After losing his son, Tom believes legislation should be put in place that would make it mandatory to cross-reference a person’s mental health history when he or she attempts to buy a gun. “How do we live in a society where you can buy a machine gun with 6,000 rounds and nobody asks why?” he says. “There’s something wrong.”
Tom is also pushing the media to accept the “Alex Teves Challenge” and stop mentioning the names and showing images of individuals who commit mass acts of violence, thus making them unjustly notorious. “All details of their life that are pertinent can be shared, but the press should eliminate this incidental benefit of infamy by not using their names or likenesses because it has no relevance,” says Tom, who believes the media is partly to blame for the Aurora shootings and similar incidents that receive nationwide and worldwide publicity.
For Yamamoto, the loss of one of his closest friends has yet to fully sink in.

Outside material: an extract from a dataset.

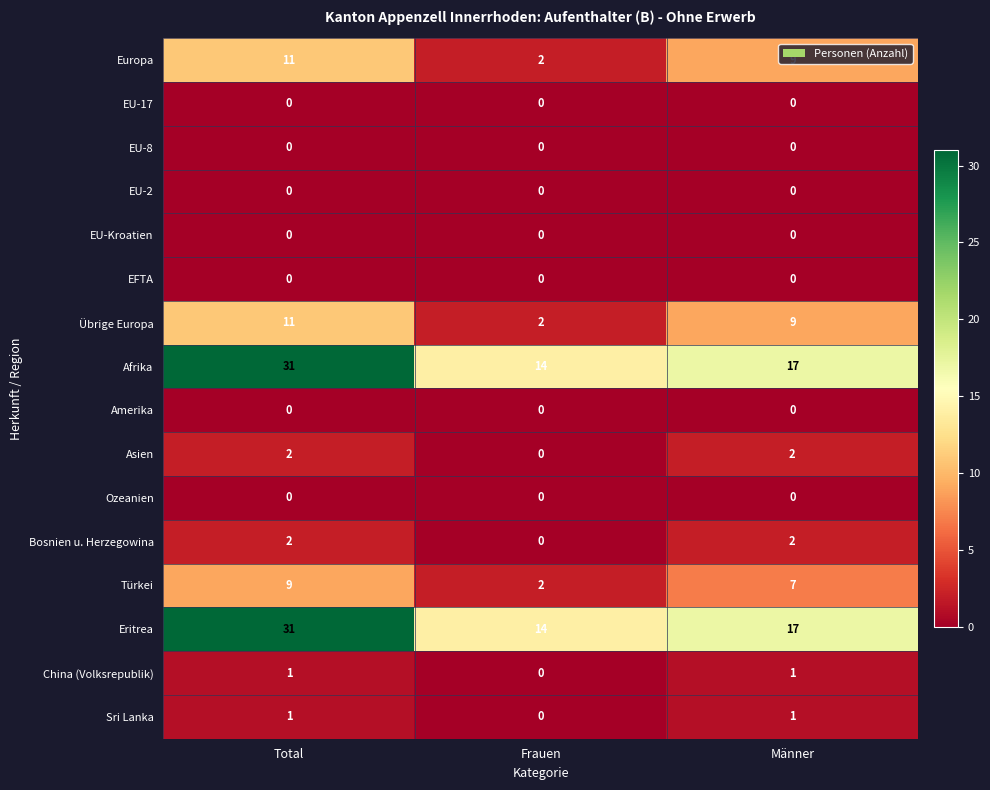

What is the difference between the Afrika values at Männer and Frauen?

3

But the support demonstrated by the Teves family, by his professors and by his cohort has carried him through the dark times.
“I have been so incredibly amazed by Alex’s parents throughout this process,” Yamamoto says. “I can’t imagine what they’ve been through, but they are making such an effort to make sure all of Alex’s friends are OK. The faculty [at the University of Denver] has been great [too]. We’re all counselors, so our first instinct is to take care of each other.”